Entries taken from a collection:
= = = = = = =

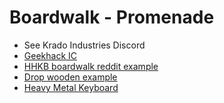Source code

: # Boardwalk - Promenade

- See Krado Industries Discord
- [Geekhack IC](https://geekhack.org/index.php?topic=121290.0)
- [HHKB boardwalk reddit example](https://www.reddit.com/r/MechanicalKeyboards/comments/mqsrws/kam_wraith_finally_arrived_and_my_boardwalk_is)
- [Drop wooden example](https://massdrop-s3.imgix.net/img_thread/1633816856643.863737320781692621279815-ScreenShot20211009at5.56.02PM.jpg?auto=format&fm=jpg&fit=max&w=1436&h=661&dpr=2&q=40&chromasub=444)
- [Heavy Metal Keyboard](https://heavymetalkeyboards.com/collections/jetblack?sort_by=manual&filter.p.m.custom.sizeofproduct=60)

= = = = = = =

### [PROBLEM DETAILS]
Each line from the one with "Boardwalk - Promenade" through the last line of the records must be written out word for word. Include nothing else.

### [RESPONSE TO THIS EXERCISE]
: # Boardwalk - Promenade

- See Krado Industries Discord
- [Geekhack IC](https://geekhack.org/index.php?topic=121290.0)
- [HHKB boardwalk reddit example](https://www.reddit.com/r/MechanicalKeyboards/comments/mqsrws/kam_wraith_finally_arrived_and_my_boardwalk_is)
- [Drop wooden example](https://massdrop-s3.imgix.net/img_thread/1633816856643.863737320781692621279815-ScreenShot20211009at5.56.02PM.jpg?auto=format&fm=jpg&fit=max&w=1436&h=661&dpr=2&q=40&chromasub=444)
- [Heavy Metal Keyboard](https://heavymetalkeyboards.com/collections/jetblack?sort_by=manual&filter.p.m.custom.sizeofproduct=60)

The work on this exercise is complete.